**WHAT TO PRODUCE:** Print the records below exactly as they appear. Omit all pictures.

Stored items
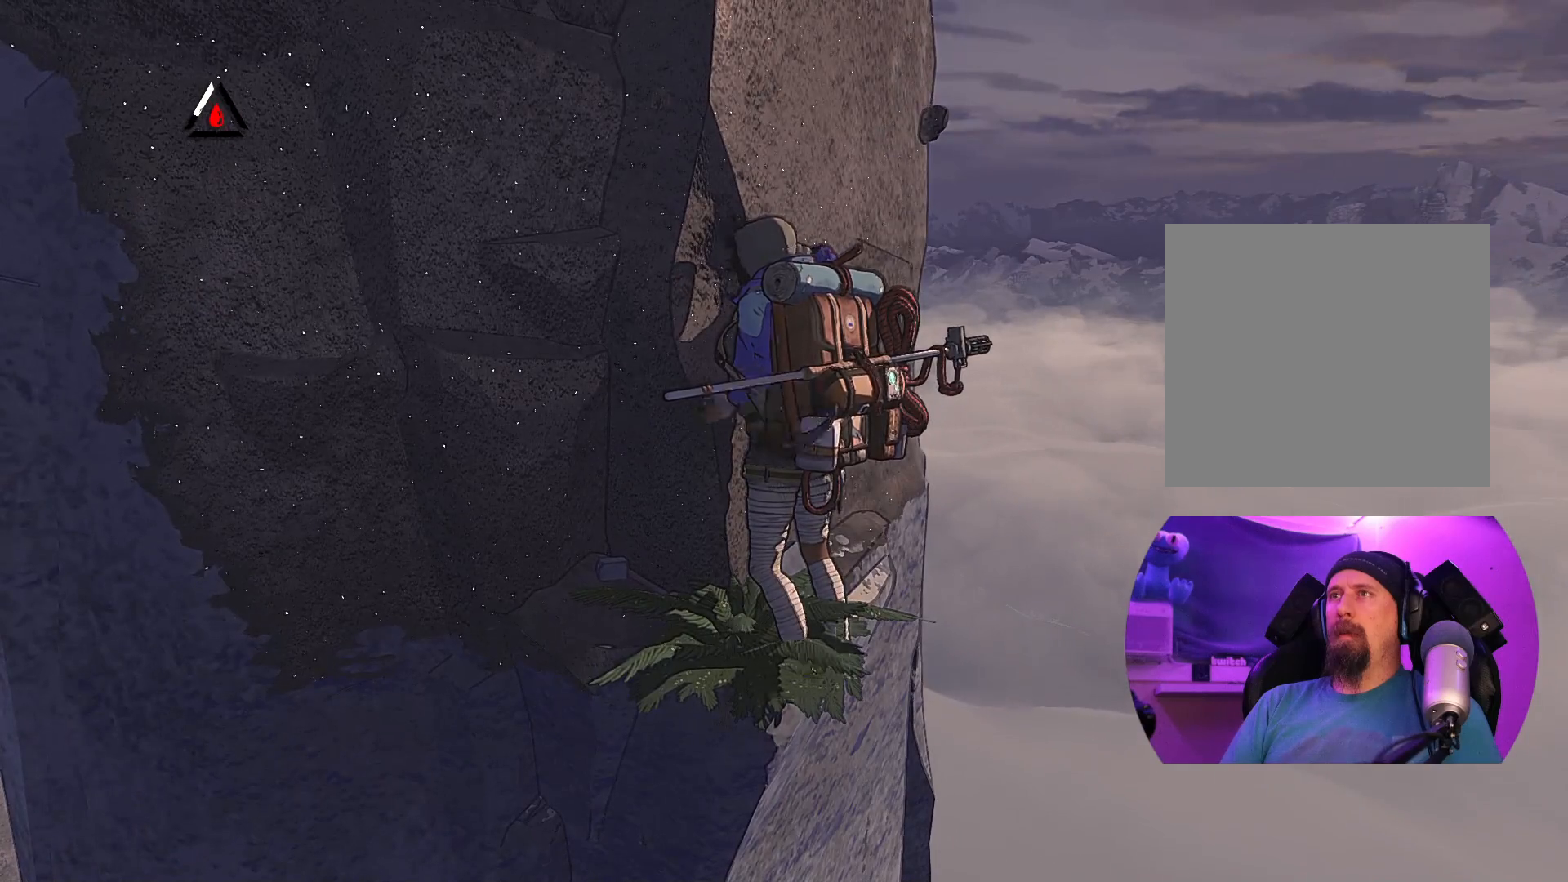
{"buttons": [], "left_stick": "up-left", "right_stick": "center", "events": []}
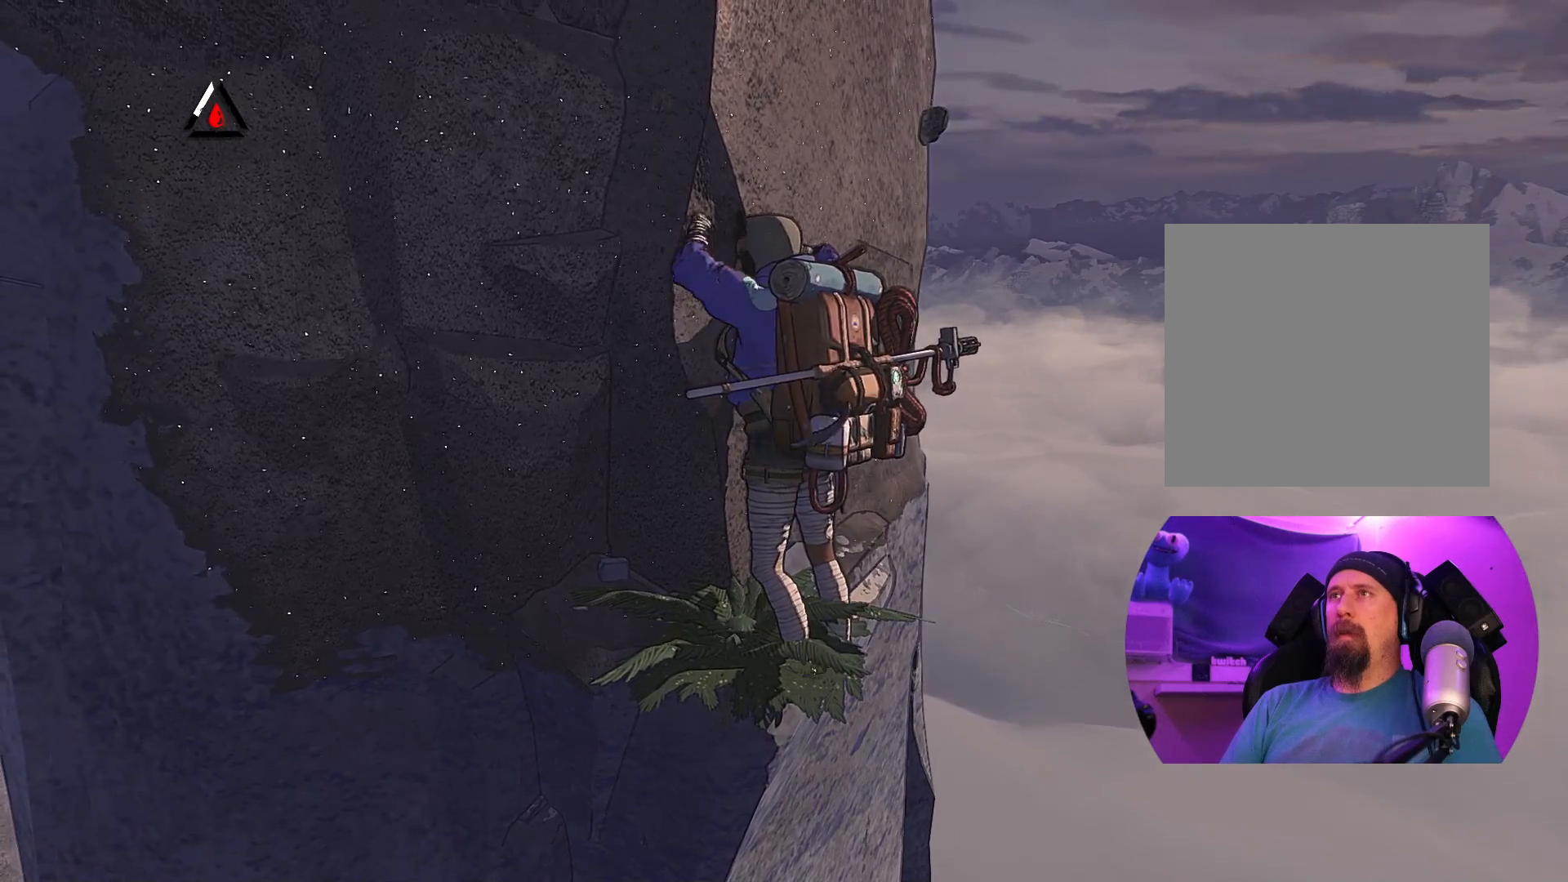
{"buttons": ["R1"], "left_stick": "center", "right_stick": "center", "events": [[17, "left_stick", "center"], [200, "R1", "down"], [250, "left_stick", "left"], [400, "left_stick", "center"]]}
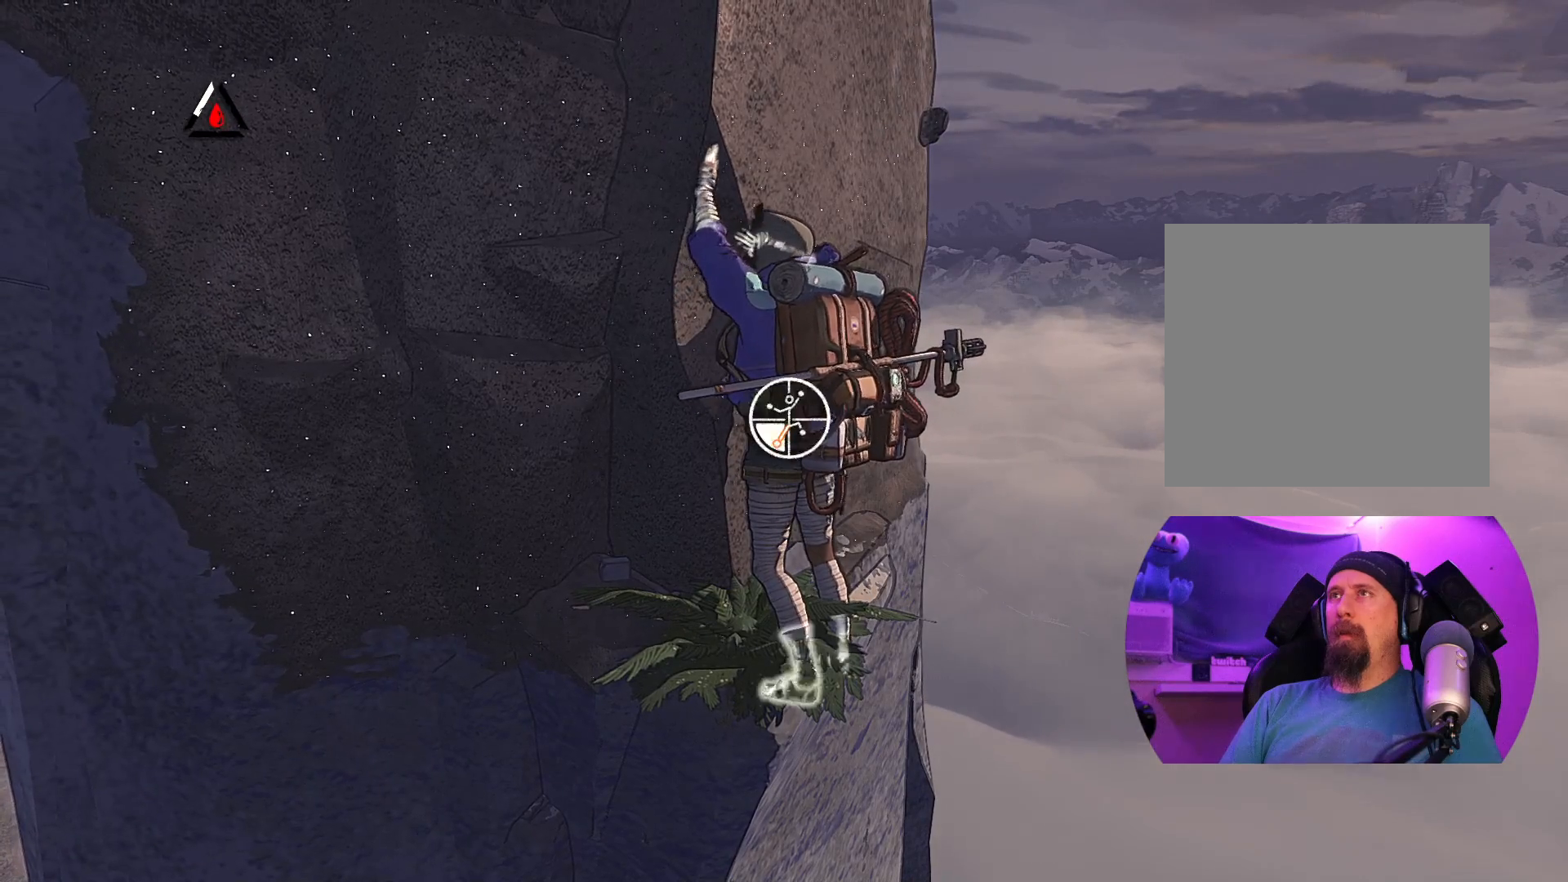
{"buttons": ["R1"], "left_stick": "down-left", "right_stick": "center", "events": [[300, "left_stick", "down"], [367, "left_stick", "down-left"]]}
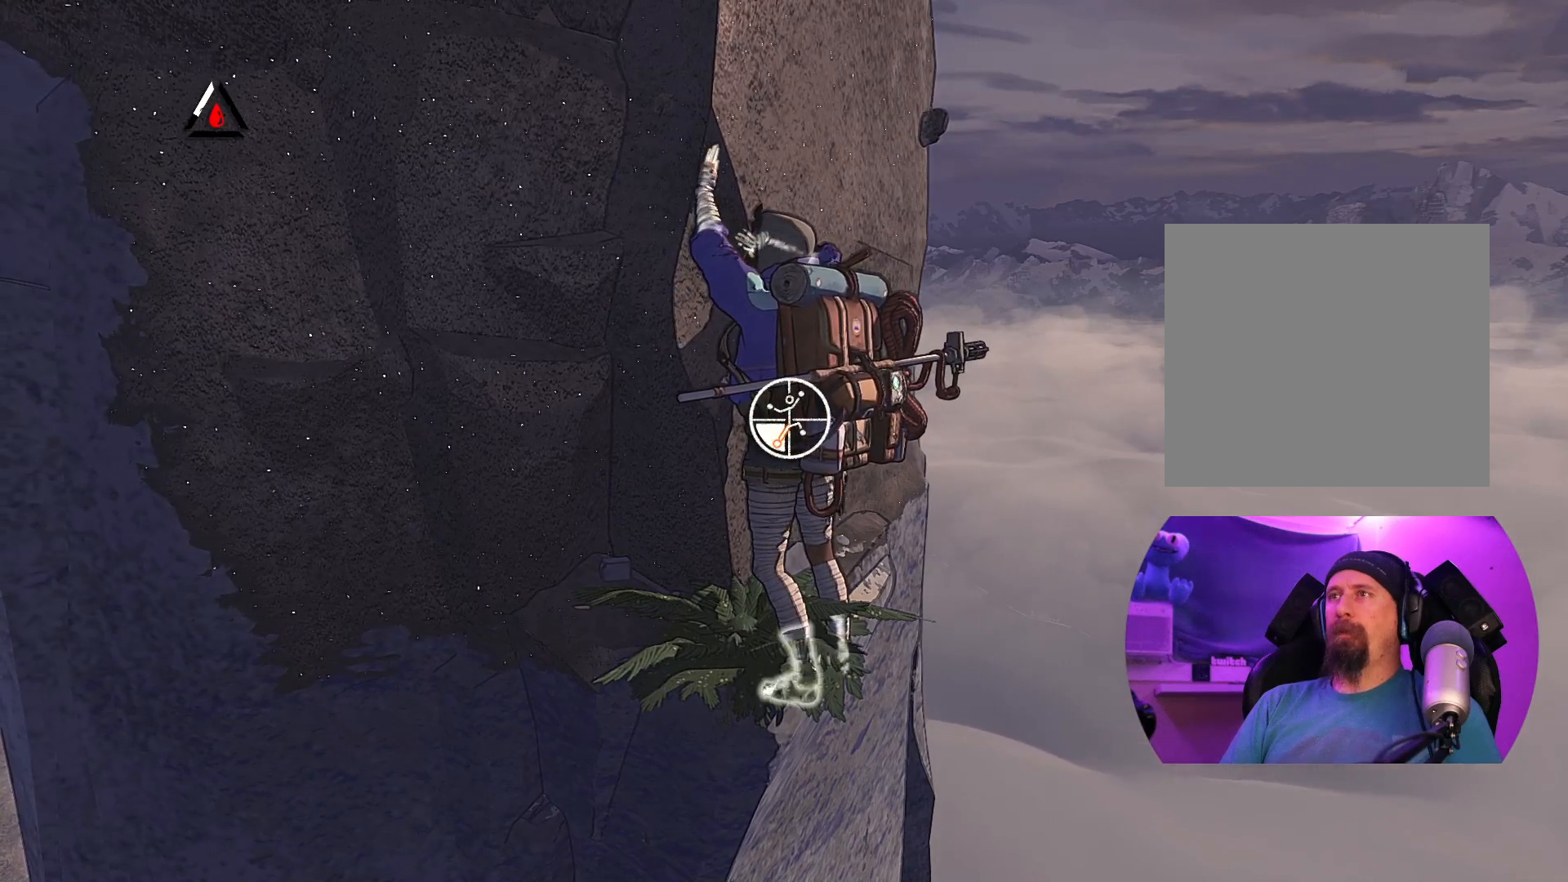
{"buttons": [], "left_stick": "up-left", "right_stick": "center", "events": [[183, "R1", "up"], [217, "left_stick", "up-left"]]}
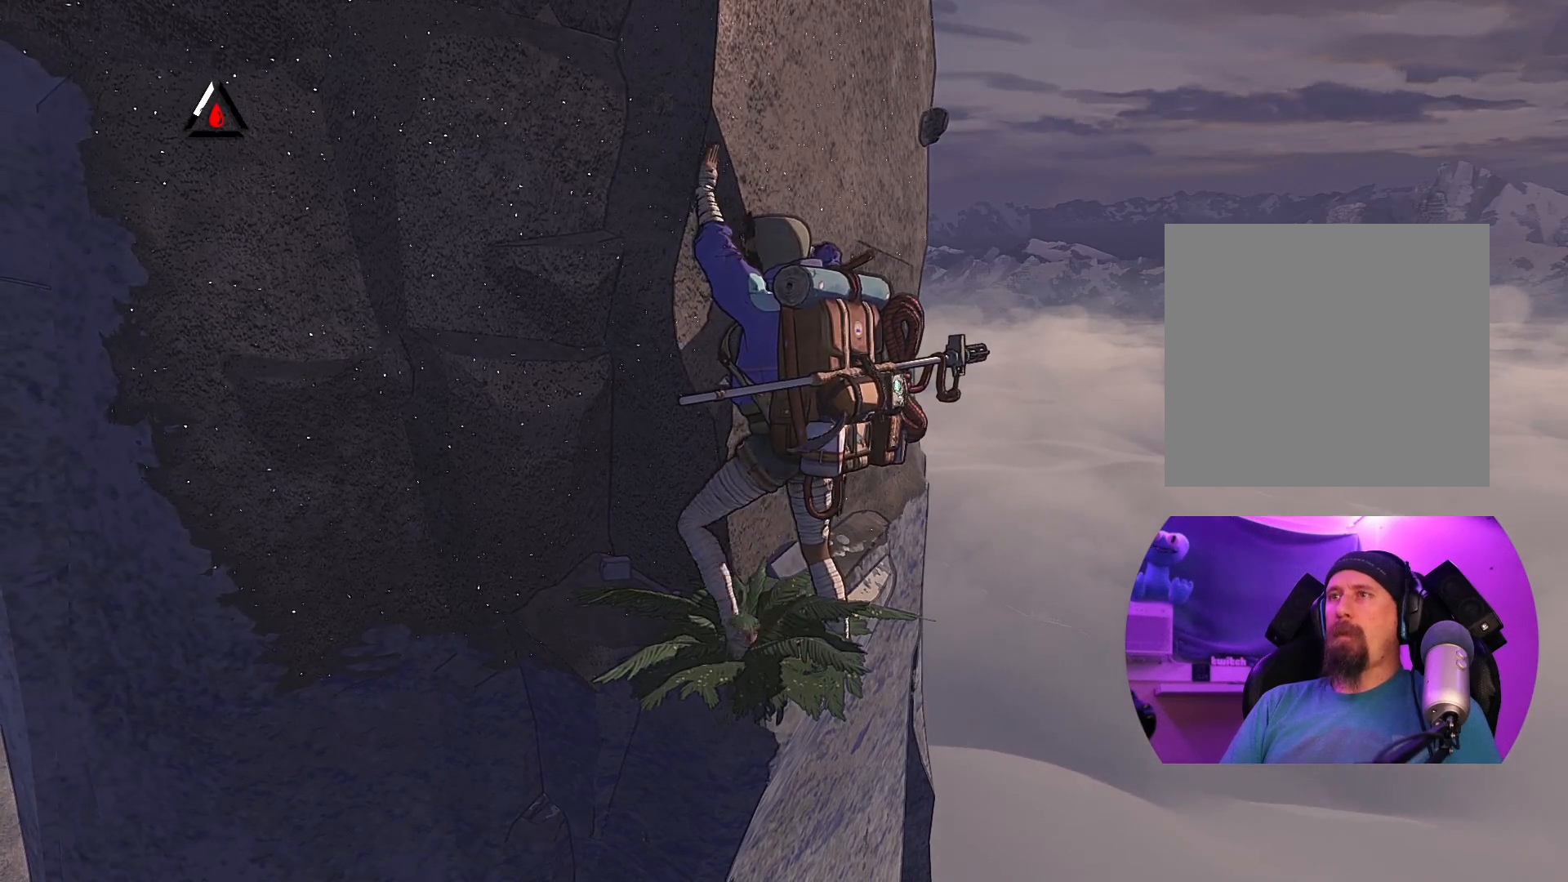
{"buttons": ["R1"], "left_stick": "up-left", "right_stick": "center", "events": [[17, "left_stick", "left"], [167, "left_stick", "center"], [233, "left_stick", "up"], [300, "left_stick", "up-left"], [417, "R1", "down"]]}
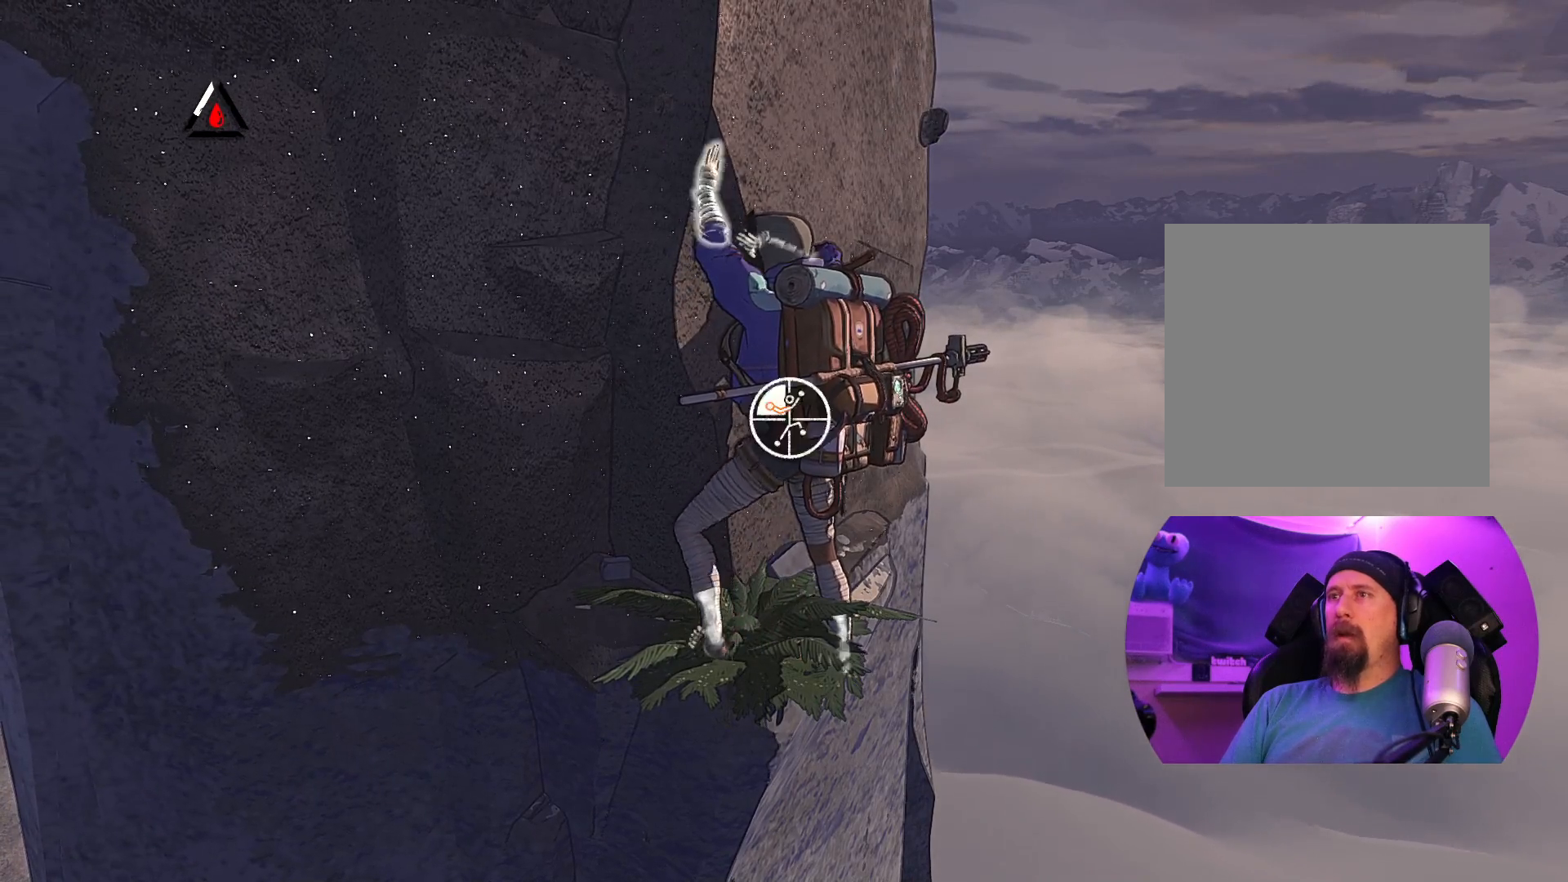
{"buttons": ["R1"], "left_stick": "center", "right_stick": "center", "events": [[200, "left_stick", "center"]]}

**RESULT OF THE TASK:**
{"buttons": [], "left_stick": "up-left", "right_stick": "center", "events": []}
{"buttons": ["R1"], "left_stick": "center", "right_stick": "center", "events": [[17, "left_stick", "center"], [200, "R1", "down"], [250, "left_stick", "left"], [400, "left_stick", "center"]]}
{"buttons": ["R1"], "left_stick": "down-left", "right_stick": "center", "events": [[300, "left_stick", "down"], [367, "left_stick", "down-left"]]}
{"buttons": [], "left_stick": "up-left", "right_stick": "center", "events": [[183, "R1", "up"], [217, "left_stick", "up-left"]]}
{"buttons": ["R1"], "left_stick": "up-left", "right_stick": "center", "events": [[17, "left_stick", "left"], [167, "left_stick", "center"], [233, "left_stick", "up"], [300, "left_stick", "up-left"], [417, "R1", "down"]]}
{"buttons": ["R1"], "left_stick": "center", "right_stick": "center", "events": [[200, "left_stick", "center"]]}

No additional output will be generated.